* begin Input rows *

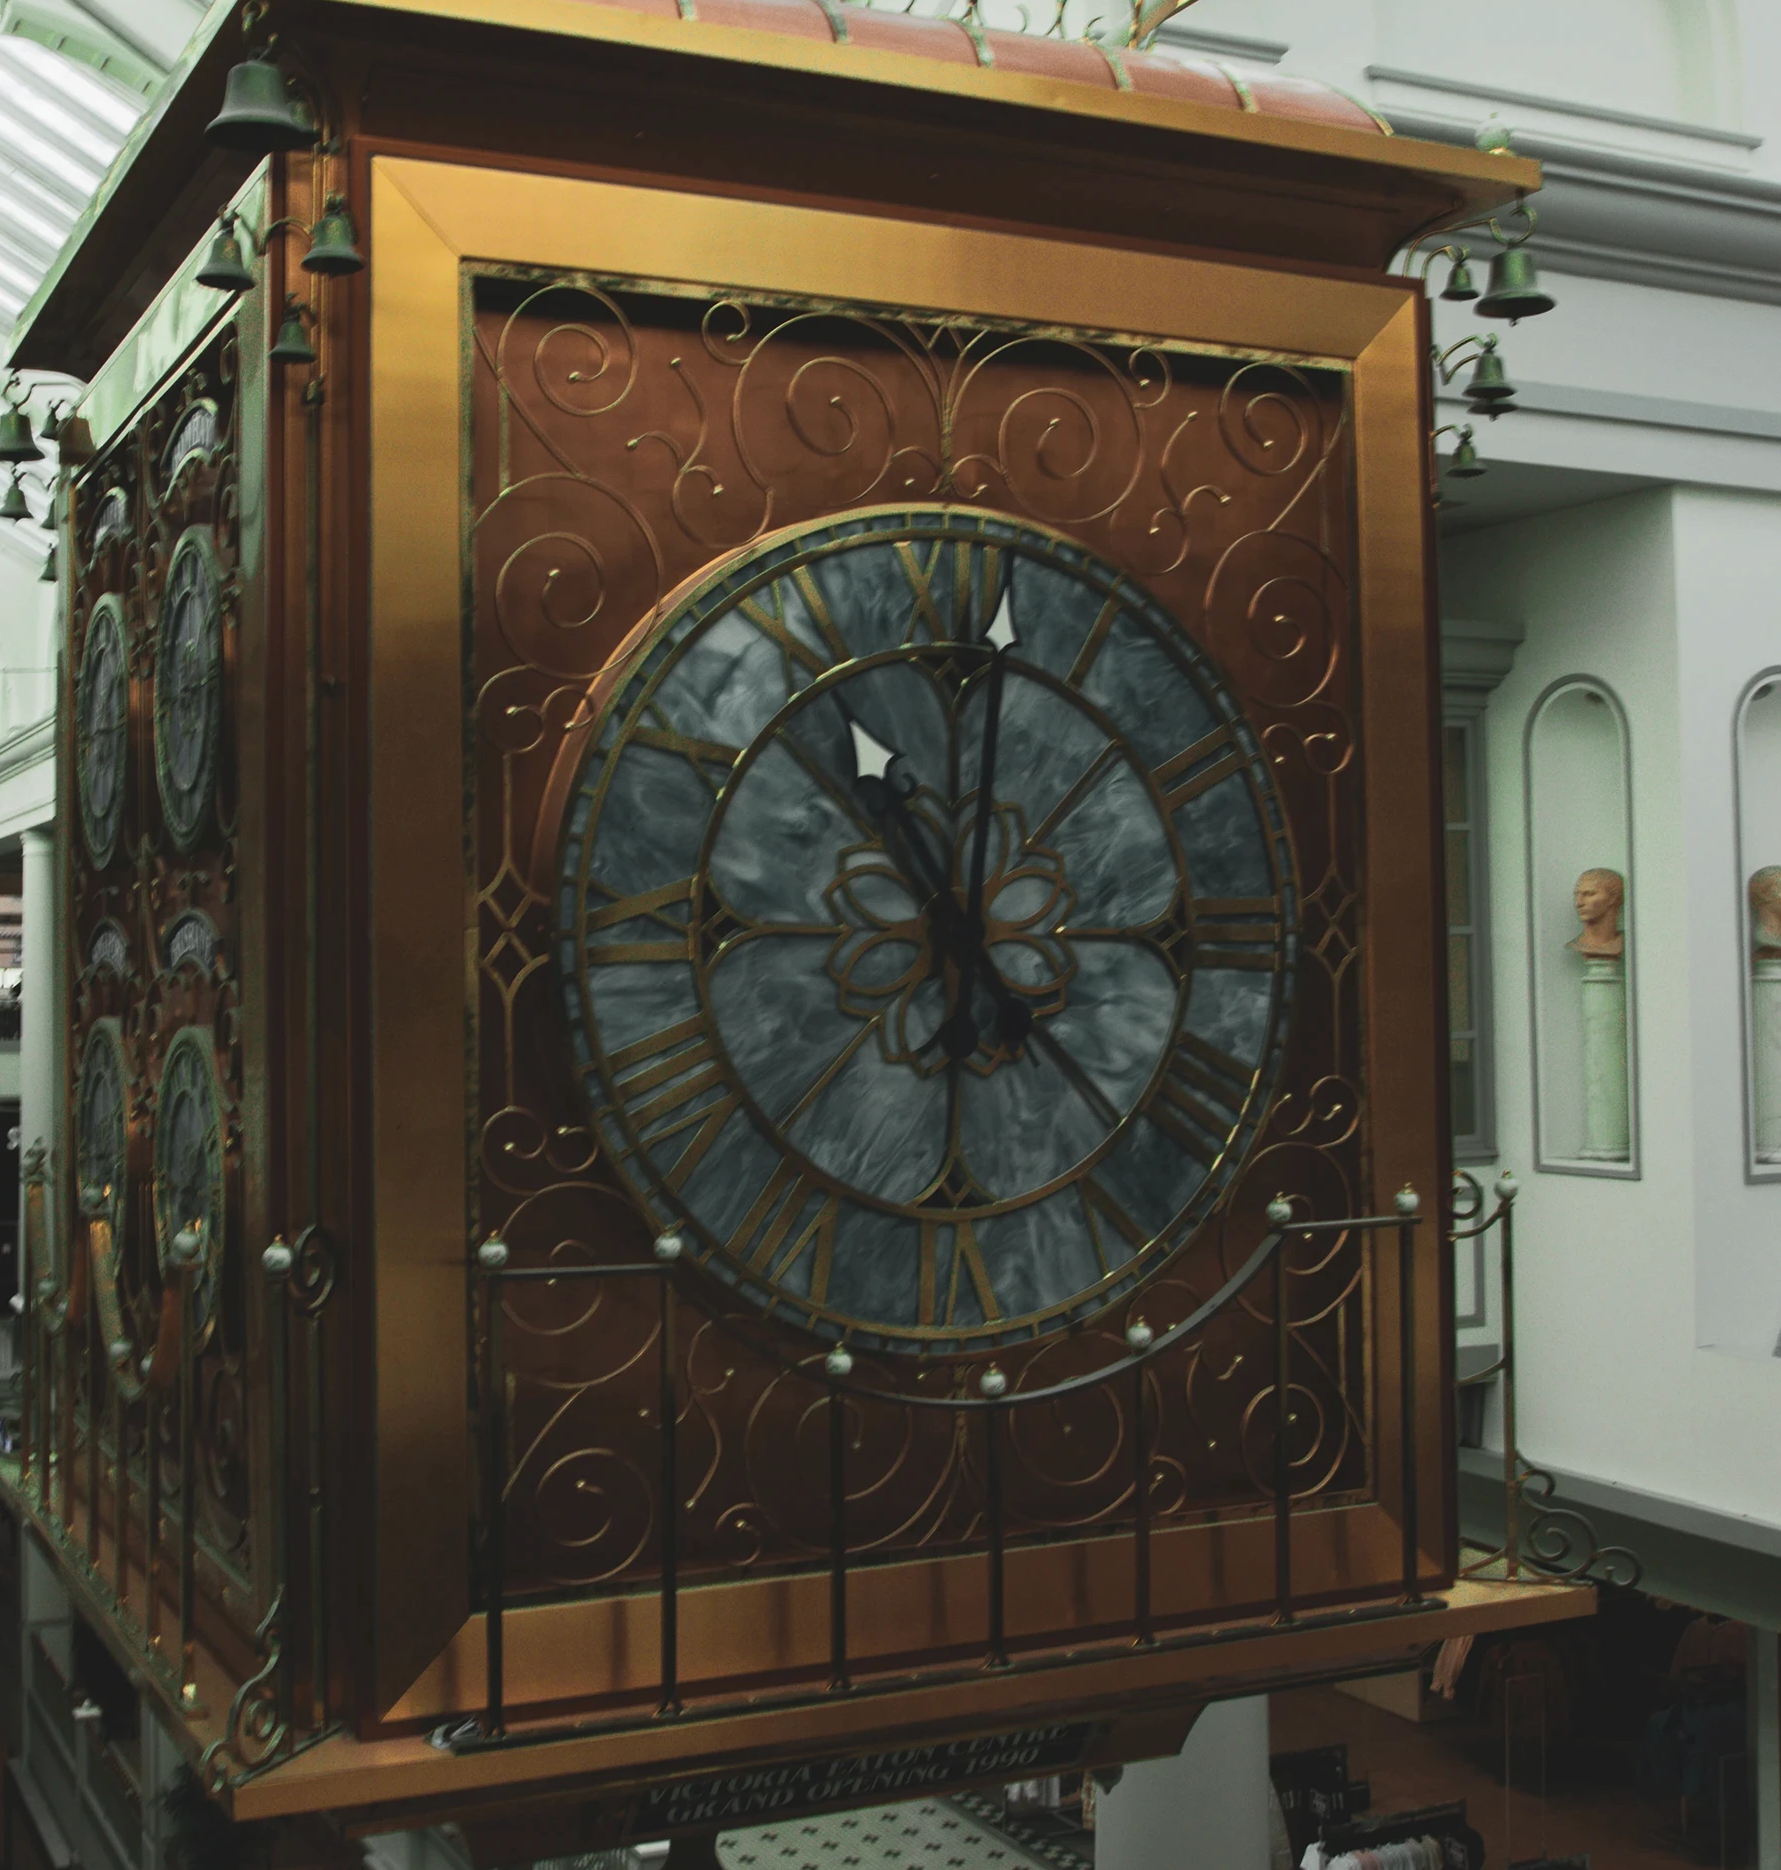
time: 11:01
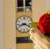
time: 8:18
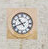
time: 10:41
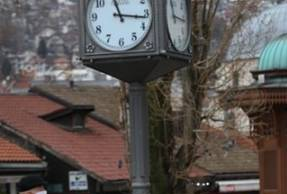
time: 11:16
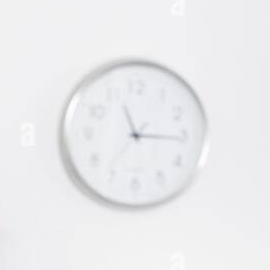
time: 11:15
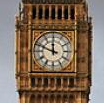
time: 11:48
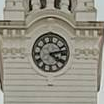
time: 4:12
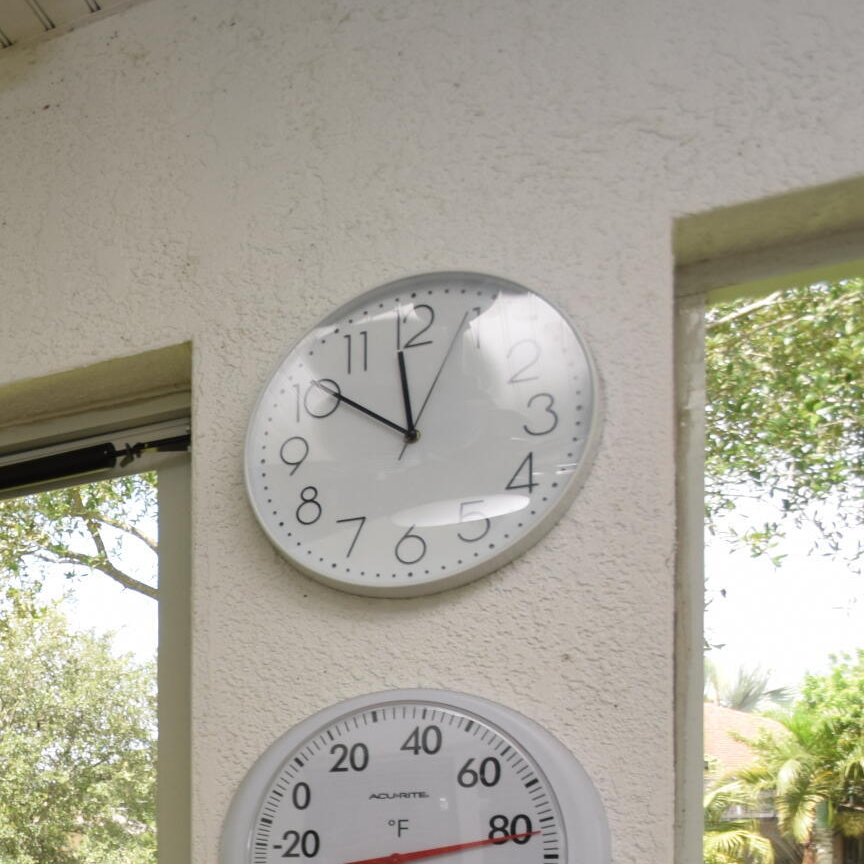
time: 11:50
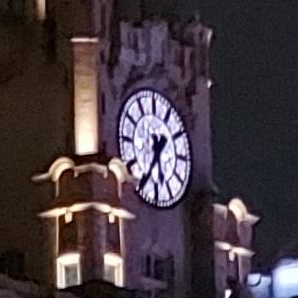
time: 5:35
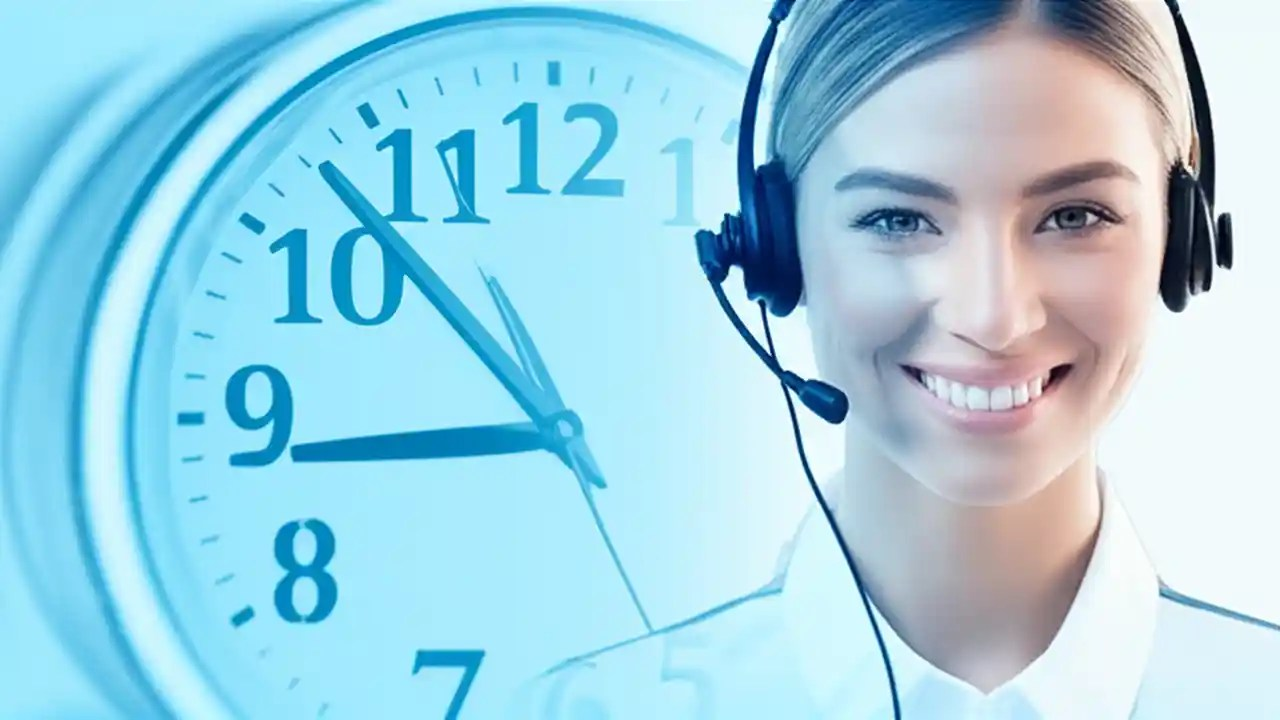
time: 8:52
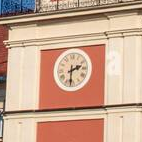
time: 2:31
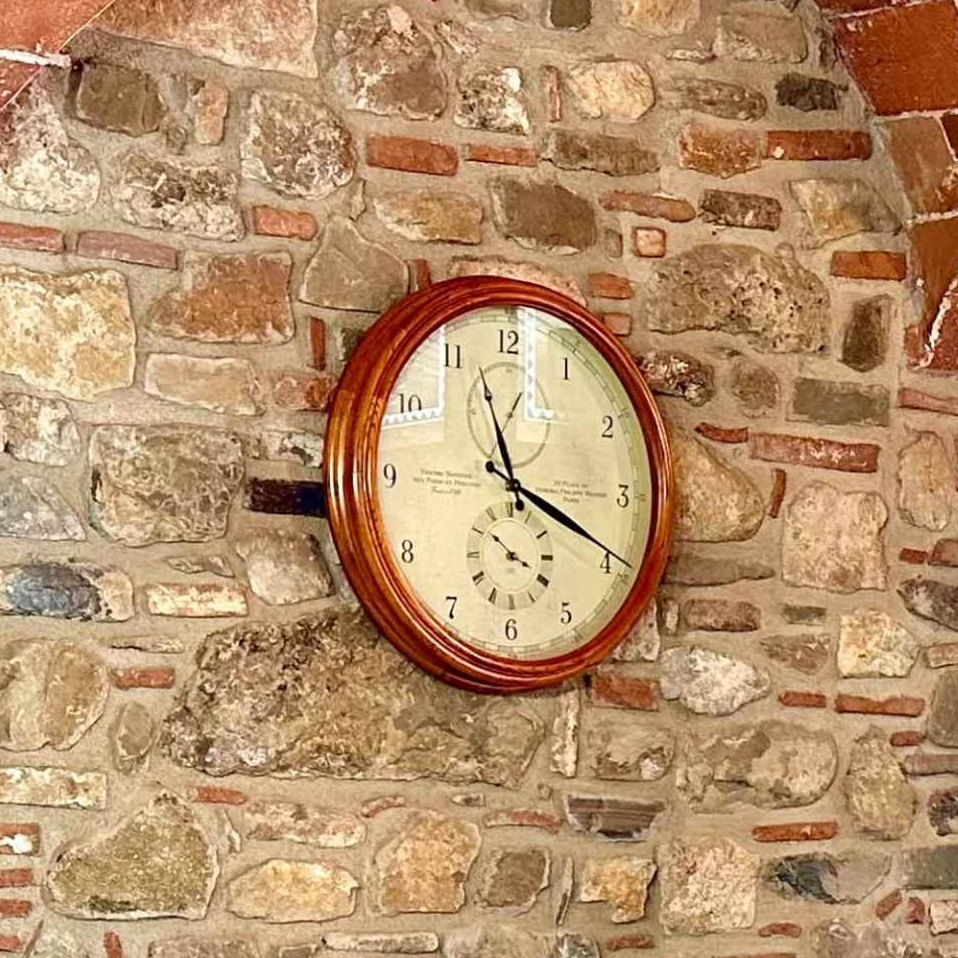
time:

* end Input rows *

Direction
Update every entry above by replacing "time" with "clock reading" and leaving everything else unchanged. Omit the pictures from your answer.

Task output
clock reading: 11:01
clock reading: 8:18
clock reading: 10:41
clock reading: 11:16
clock reading: 11:15
clock reading: 11:48
clock reading: 4:12
clock reading: 11:50
clock reading: 5:35
clock reading: 8:52
clock reading: 2:31
clock reading:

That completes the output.